→ **Texte affiché**

Y-a-t-il quoi que ce soit à dire sur ce film? Au-delà du plaisir immense qu'il procure, de la perfection de ses accomplissements? Au-delà du fait qu'il représente à la fois un tour de force visionnaire dont le style était en avance de quelques années sur le reste de la production des années 50, et une quintessence de l'art classique de la comédie musicale dont il est le plus beau de tous les représentants? D'autant qu'il est un film idéal pour bien des gens, lors de leurs rares séjours en île déserte, bref: un film qu'on peut voir et revoir en boucle, et qui nous fait nous sentir bien, un film hallucinogène sans danger, un anti-dépresseur, un doudou, et bien d'autres choses encore. Oui, avec tant de gens de par le monde qui connaissent le film, à quoi bon? Bien sûr, il y en a encore qui ne l'ont pas vu, soit par ignorance, soit parce qu'ils n'y ont pas été confrontés, soit parce qu'ils sont du genre à juger avant visionnage, et ne sont pas attirés par un film classique Hollywoodien ("Oh, bah ça a l'air vieux ton truc, il date de quand, 1998? 1999?"): les pauvres. Qu'ils le voient, après tout. Non, je vais juste me contenter de partager le fond de ma pensée sur un certain nombre de points:

Dignity, always dignity

Le film parle de cinéma, donc, à travers les carrières de Don Lockwood (Gene Kelly), et Lina Lamont (Jean Hagen), tous deux inspirés de diverses stars de l'époque du muet. On y voit un bel hommage à cette facette lointaine de l'art Américain, et c'est d'autant plus remarquable que le cinéma muet a été balayé, effacé dès 1930, et est tombé purement et simplement dans l'oubli. C'est vraiment depuis les années 60 qu'on a commencé à sortir les films de oubliettes... Donc, ici, les ascensions fulgurantes des acteurs et stars et leurs parcours délirants (John Gilbert a par exemple été accessoiriste et scénariste avant de devenir un acteur de premier plan) sont vus par le biais de l'évocation de la carrière de Don Lockwood, musicien de plateau, puis cascadeur et enfin star. Les séquences sont amusantes par le décalage ironique constant entre le discours glorieux de la star, qui invoque sa dignité constante, et les images de ses exploits bien moins remarquables. Pour le reste, Singin' in the rain explore la faune Hollywoodienne de l'époque, les studios, le fonctionnement, et le système des previews...

→ **Une série de lignes**
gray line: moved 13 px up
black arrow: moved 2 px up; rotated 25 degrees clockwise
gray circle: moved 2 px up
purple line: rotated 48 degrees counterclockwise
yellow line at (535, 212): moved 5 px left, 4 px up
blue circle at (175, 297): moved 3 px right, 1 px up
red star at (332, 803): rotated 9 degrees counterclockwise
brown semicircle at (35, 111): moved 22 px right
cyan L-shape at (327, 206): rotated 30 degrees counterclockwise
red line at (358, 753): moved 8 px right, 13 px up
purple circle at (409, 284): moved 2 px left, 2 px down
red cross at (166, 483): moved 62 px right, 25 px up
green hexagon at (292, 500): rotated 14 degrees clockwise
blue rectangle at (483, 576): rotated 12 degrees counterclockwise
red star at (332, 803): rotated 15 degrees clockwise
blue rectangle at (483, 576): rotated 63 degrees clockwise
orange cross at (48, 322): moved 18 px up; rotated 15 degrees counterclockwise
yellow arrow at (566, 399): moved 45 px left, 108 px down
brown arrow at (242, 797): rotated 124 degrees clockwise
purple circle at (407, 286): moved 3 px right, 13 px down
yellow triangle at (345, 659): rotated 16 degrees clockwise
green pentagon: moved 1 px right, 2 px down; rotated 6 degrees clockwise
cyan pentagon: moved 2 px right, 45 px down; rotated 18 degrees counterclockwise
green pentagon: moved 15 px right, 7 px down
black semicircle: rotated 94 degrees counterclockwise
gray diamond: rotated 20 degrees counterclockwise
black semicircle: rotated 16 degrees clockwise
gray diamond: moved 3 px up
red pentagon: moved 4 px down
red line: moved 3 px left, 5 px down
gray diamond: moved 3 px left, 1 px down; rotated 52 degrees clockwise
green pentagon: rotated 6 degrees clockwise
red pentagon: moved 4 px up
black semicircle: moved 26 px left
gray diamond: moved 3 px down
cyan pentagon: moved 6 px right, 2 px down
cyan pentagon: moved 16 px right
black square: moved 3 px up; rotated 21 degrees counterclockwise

→ **À faire**
A. Recopiez à l'identique les lignes de la série, depuis la première jusqu'à celle qui contient « blue circle at », incluse.
B. Poursuivez, s'il vous plaît, le texte sur Singin' in the Rain à la suite de sa dernière phrase.

→ **Réponses**
A.
gray line: moved 13 px up
black arrow: moved 2 px up; rotated 25 degrees clockwise
gray circle: moved 2 px up
purple line: rotated 48 degrees counterclockwise
yellow line at (535, 212): moved 5 px left, 4 px up
blue circle at (175, 297): moved 3 px right, 1 px up

B.
Hollywood 1927

Le film est situé à une date charnière, et comme le laisse entendre le pianiste Cosmo Brown (Donald O'Connor), il était facile de tout perdre en un jour: le parlant est arrivé mais a tout renversé, les metteurs en scène ont été virés et remplacés par des hommes de théâtre, les acteurs ont été doublés, virés, coachés par des orthophonistes plus ou moins professionnels, etc. Et surtout, la belle machine du cinéma, qui se faisait dans le bruit et la fureur, en présence de musiciens et avec des acteurs qui pouvaient dire ce que bon leur semblait pour obéir aux consignes que leur aboyaient les réalisateurs, tout ça est devenu un parcours du combattant, à cause de ce foutu micro. La scène exceptionnellement drôle qui joue avec cet aspect est inspirée d'une scène de Anna Christie (Clarence Brown, 1930): Greta Garbo ne devait pas trop s'éloigner d'une lampe qui était en fait un micro camouflé. Comme c'était Garbo, on ne s'en aperçoit pas. Mais Lina Lamont n'est pas Greta Garbo, loin de là.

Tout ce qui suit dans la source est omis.